TASK DIRECTIONS:
Use the turntable discussion to answer the following:
1. What price do the Music Hall MMF 2.2 and the Pro-ject Debut III each sell for?
2. For what price range can a Denon DP80 be found?
3. Which turntable is offered for the biggest possible bang for the buck?

DOCUMENT SECTION:
To me a new Music Hall MMF 2.2 or a Pro-ject Debut III from Music Direct, Audio Advisor etc. makes more sense. You’d have to step up $50 (both are $299), but you’d have a brand new table with the benefit of 40 years TT building experience. You obviously like vintage, and I get that sentiment (both styling/nostalgia or in the case of tubes, audio superiority). I sold mainstream audio in the 70- 80s in retail, and then some more esoteric stuff out of my house in the 90s. Ive sold and owned,(who hasn’t!), the PL12 or one of its variants. I doubt it offers the same degree of isolation between the cartridge and motor/ environment that the two newer tables would, (or track as well). In addition, that $50 gets you a new cartridge, belt, flawless dustcover, etc. You might get a new belt for the vintage Pioneer only to find out the four decades old motor is having issues. The new ones of course do have a warranty and typically a trial period, (tables may be tricky, so I’d check if you are concerned). Better yet, I’d run these prices by any local brick and mortar stores that carry these tables, I know my local Pro-ject dealer is very competitive with online sources.
Denon DP80 can "beat" SP10 Mk2 by a small margin. Can be found for $600 to $900. (I owned them both, both in custom slate plinths, ran them side by side in my system. End of editorial.)
What you may have heard from your un-named DD turntable may have been motor cogging, but it was definitely not "jitter". Jitter has a very specific definition related to digital audio technology. No need to muddy the water by misusing terms. Since you don't name the offending DD turntable, it is difficult to comment, but your experience with one particular sample does not prove that you would not enjoy some other refurbished vintage Japanese DD turntable, like either the SP10Mk2 or the Denon DP80 or any of several lesser models; other than the Technics brand, they are all relative bargains in today's market. By this I mean that the cost is a fraction of what you have to pay for similar performance from a new belt-drive. And then there's also the Lenco L75, for the biggest possible bang for the buck. Straight out of the box, the Lenco is excellent, but to get the most out of it, the Lenco is for a person who likes to tinker.

[Stored records]
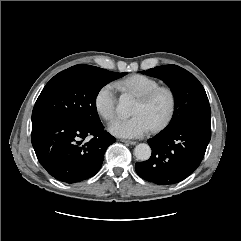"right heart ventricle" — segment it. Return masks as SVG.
Listing matches in <instances>:
<instances>
[{
	"label": "right heart ventricle",
	"instance_id": "obj_1",
	"mask_svg": "<svg viewBox=\"0 0 241 241\" xmlns=\"http://www.w3.org/2000/svg\"><path fill=\"white\" fill-rule=\"evenodd\" d=\"M115 86L123 94H129L137 98L160 86V84L152 77L134 74L116 81Z\"/></svg>",
	"mask_w": 241,
	"mask_h": 241
}]
</instances>
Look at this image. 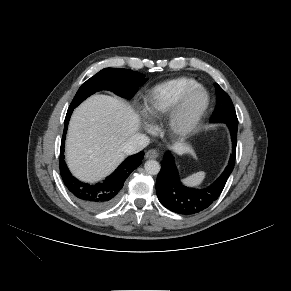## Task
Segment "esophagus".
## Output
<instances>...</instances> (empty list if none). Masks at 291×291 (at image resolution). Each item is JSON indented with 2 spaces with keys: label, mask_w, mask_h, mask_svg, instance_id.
Here are the masks:
<instances>
[{
  "label": "esophagus",
  "mask_w": 291,
  "mask_h": 291,
  "mask_svg": "<svg viewBox=\"0 0 291 291\" xmlns=\"http://www.w3.org/2000/svg\"><path fill=\"white\" fill-rule=\"evenodd\" d=\"M157 157H158V152L155 149H150L145 154L146 159H155Z\"/></svg>",
  "instance_id": "obj_1"
}]
</instances>
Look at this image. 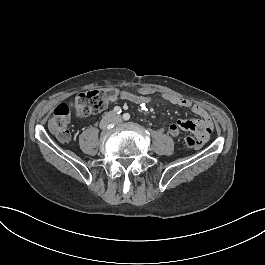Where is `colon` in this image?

ANSWER TO THE EXERCISE:
1. $299
2. $600 to $900
3. The Lenco L75